It has been more than a year since Chris Grayling gave his “public backing” to Crossrail 2.
Hailed by many at the time as a “green light”, the truth is that Crossrail 2 has been stuck on amber ever since.
As part of the announcement, Mr Grayling stated London would have to fund 50 per cent of the project during construction.
Raising £15bn in just over a decade is no mean feat.
Today London business group London First published its Paying for Crossrail 2 report.
Dubbed as a plan to show how the capital could cover its funding requirement for the £30bn project, it largely served to reaffirm just how difficult funding Crossrail 2 will be.
There were nine suggestions for new funding and financing mechanisms that could help London cover its cash requirements to build the line.
Some of these, such as increases in rail fares or council tax contributions, are likely to be unpopular.
In a city that elected its current mayor on a pledge to freeze fares for three years, a hike in prices as soon as that freeze ends will likely irk the capital’s commuters.
At the same time, persuading local authorities with already constrained budgets for much needed council tax contributions will also be a tough sell.
Even if these proposals are accepted, London First’s other money-raising suggestions are largely untested.
Capturing the uplifts in property and land prices that result from new transport schemes is something that needs exploring, and will no doubt be a crucial way of funding projects in the future.

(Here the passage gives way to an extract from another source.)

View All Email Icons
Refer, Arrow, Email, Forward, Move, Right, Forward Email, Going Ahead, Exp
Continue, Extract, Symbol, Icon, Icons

However, in terms of land value capture for the Crossrail 2 project, the jury is still out on the best way to achieve this is, with Transport for London currently looking at a number of methods.
When the best option is selected, it will then need to be written into legislation – something that is bound to take years.
Another way of capturing the value uplifts of Crossrail 2 would be through the government ringfencing the resulting increases in stamp duty and business rate payments.
But getting the government – which has already been explicit on the limits for its funding package – to hand over this increased Treasury income will take some persuading.
The UK infrastructure market has historically been one that relies on government funding.
Looking at alternative ways to secure funding for major schemes through means is not something that comes naturally; doing it for a project the scale of Crossrail 2 is unprecedented.
Exploring alternative ways of funding major schemes has rarely met with success in recent years.
The £30bn project represents an opportunity to hone new innovative funding methods, which could be crucial to funding future schemes of similar scale.
However, significant deliberation and development is still needed over precisely what those methods should be.
With a hybrid bill expected to be tabled in 2021, the looming complexity of Crossrail 2’s funding puts that date under increasing pressure.